Сколько их ни спасай, им все мало. Неужели она думает, что ему здесь нечем больше заниматься? Кстати, ей, как актрисе, не потянуть эту роль. Как она сможет понять женщину, которая ради мужа вошла в огонь? Будь осторожен, Кевин, здесь может быть ловушка.
— Вынужден огорчить тебя, Джессика, но у меня вряд ли найдется для этого время.
— Найдется, Кевин. Вместо того чтобы сидеть и изображать из себя статую, ты можешь принести пользу и мне, и всему скучающему человечеству. У меня всего месяц времени. Я должна узнать о Сати все.
Она разгорячилась, и Кевин увидел в ее глазах тот страстный блеск, который отличал ее на той вечеринке от всех остальных женщин. Это была та Джессика, которую он не мог забыть.
Зачем эта женщина снова появилась в его жизни? Он так старательно пытался забыть ее, так тщательно прятал от самого себя ее портрет. Он не хотел помнить эти блестящие глаза.
Эти дерзкие маслины на фоне бледной луны, окруженной клубком живых змей.
Кевин встревожился. Он должен обрубить эту странную привязанность из прошлого.
— Джессика, постарайся меня понять. Я живу в других ритмах, в других вибрациях, и у меня достаточно внутренних проблем, которые я должен решить. Я не смогу тебе помочь. Извини.
Она потускнела и встала.
— Что ж, приятно было встретиться снова и спасибо за спасение. Извини за настойчивость и за то, что отняла у тебя столько драгоценного времени. Удачи на пути к себе, Кевин.
Она подцепила сумочку, забросила ручку на плечо и пошла по пляжу прочь. Через десять шагов обернулась.
— Это была очень оригинальная встреча! Гораздо оригинальнее первой! — прокричала она и продолжила свой путь.
Смущенный Кевин провожал ее взглядом до самой скалы и, только когда она, задрав платье до ушей, стала карабкаться на скалу, перевел взгляд на Гангу.
Но на фоне Ганги перед ним возникло ее лицо.
4
Гуру Симха Махарадж полулежал на кушетке, подперев одной рукой седую голову. Перед ним на коврике сидел Кевин и напряженно смотрел ему в глаза.
— Говори, Кевин. Я тебя слушаю.
Мягкая улыбка скользнула по губам старика, едва заметным среди обильных зарослей на его красивом лице.
— Махараджи, последнее время… последнее время, — начал Кевин и тут же запнулся.
Гуру терпеливо ждал.
— Последнее время я чувствую, — продолжал Кевин, набрав полные легкие воздуха, — что мои связи с миром стали совсем хрупкими и вот-вот готовы оборваться…
Гуру понимающе кивнул.
— Махараджи, — снова заговорил Кевин. — Я понял… понял… — И снова мысли разбежались, как шайка воров. Мысли, к которым за последние три месяца в Америке он успел, как ему казалось, так хорошо привыкнуть. Крепкие, твердые, решительные, серьезные мысли.

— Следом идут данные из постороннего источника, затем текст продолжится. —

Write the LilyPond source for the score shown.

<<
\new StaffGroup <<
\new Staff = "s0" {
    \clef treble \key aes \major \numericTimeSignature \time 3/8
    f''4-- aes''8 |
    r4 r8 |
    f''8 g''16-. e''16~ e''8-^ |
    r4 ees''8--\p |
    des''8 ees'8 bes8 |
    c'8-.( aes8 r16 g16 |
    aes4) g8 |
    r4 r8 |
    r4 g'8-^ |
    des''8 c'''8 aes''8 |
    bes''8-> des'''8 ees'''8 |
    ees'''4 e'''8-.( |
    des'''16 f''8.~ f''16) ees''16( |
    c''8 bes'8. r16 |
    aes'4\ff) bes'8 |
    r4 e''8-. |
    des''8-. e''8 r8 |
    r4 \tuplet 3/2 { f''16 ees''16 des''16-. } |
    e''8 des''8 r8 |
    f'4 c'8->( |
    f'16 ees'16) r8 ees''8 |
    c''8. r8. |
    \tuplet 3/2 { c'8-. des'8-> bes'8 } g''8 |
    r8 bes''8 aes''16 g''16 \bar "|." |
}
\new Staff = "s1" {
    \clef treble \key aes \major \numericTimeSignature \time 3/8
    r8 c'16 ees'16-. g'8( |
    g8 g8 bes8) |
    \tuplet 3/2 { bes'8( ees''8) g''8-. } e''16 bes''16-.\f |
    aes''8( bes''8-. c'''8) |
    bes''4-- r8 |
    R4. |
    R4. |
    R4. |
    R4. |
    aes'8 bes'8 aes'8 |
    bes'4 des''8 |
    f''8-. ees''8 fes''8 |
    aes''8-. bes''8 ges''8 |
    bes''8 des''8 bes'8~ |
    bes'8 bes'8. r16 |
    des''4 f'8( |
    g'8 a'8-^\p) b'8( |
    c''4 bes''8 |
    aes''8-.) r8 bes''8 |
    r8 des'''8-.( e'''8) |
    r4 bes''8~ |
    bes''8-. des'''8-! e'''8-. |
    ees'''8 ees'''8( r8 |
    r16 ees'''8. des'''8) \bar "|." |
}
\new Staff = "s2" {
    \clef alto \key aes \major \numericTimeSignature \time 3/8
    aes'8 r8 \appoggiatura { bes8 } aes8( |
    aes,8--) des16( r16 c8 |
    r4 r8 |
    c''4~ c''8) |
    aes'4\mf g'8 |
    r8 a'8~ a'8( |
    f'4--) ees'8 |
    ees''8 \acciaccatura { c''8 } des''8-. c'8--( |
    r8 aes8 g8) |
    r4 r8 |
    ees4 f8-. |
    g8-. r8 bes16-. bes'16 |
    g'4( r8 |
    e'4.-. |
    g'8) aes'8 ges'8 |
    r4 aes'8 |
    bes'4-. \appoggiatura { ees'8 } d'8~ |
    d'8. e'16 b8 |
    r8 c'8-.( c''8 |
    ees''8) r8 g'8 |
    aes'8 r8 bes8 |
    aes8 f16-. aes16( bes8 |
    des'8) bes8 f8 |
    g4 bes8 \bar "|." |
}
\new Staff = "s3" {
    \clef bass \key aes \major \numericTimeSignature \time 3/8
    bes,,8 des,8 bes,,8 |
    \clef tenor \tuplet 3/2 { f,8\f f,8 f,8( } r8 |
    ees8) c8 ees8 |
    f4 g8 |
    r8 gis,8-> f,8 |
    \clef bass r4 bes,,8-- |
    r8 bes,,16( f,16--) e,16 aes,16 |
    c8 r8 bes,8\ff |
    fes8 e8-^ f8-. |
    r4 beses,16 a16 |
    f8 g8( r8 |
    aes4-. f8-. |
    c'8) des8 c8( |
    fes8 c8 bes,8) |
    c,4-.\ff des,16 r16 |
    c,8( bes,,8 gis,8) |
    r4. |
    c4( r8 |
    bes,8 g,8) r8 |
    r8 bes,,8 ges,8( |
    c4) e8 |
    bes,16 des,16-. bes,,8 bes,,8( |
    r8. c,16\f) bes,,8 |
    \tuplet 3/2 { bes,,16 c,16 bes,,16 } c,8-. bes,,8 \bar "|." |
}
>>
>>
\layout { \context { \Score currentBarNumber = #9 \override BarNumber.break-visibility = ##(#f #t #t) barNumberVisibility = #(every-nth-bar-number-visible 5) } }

Гуру снова грациозно кивнул, как будто хотел помочь Кевину вспомнить нужные слова. И Кевин вспомнил.
— Махараджи, я понял, что готов принять саньясу.
Пылкая фраза, казалось, на миг повисла в неподвижном воздухе. Махараджи молчал, и Кевин снова уставился в его бездонные глаза.
— Готов принять саньясу, — наконец, словно подхватив обрывок еще не улетевшей фразы, повторил Махараджи, — Очень хорошо. А ты чувствуешь любовь?
Такого вопроса Кевин не ожидал. Почему гуру заговорил о любви? При чем здесь любовь?
И какую любовь он имеет в виду? Любовь к женщинам? Или к Истине? Кевин растерялся.
— Не знаю.
— Хорошо. Не важно. Приходи завтра.
Кевин затрясся от волнения и рухнул лбом в пол.
— Завтра, — повторил гуру и похлопал его по макушке. — А теперь иди.
— Спасибо, Махараджи, спасибо, — пролепетал Кевин, пятясь к двери.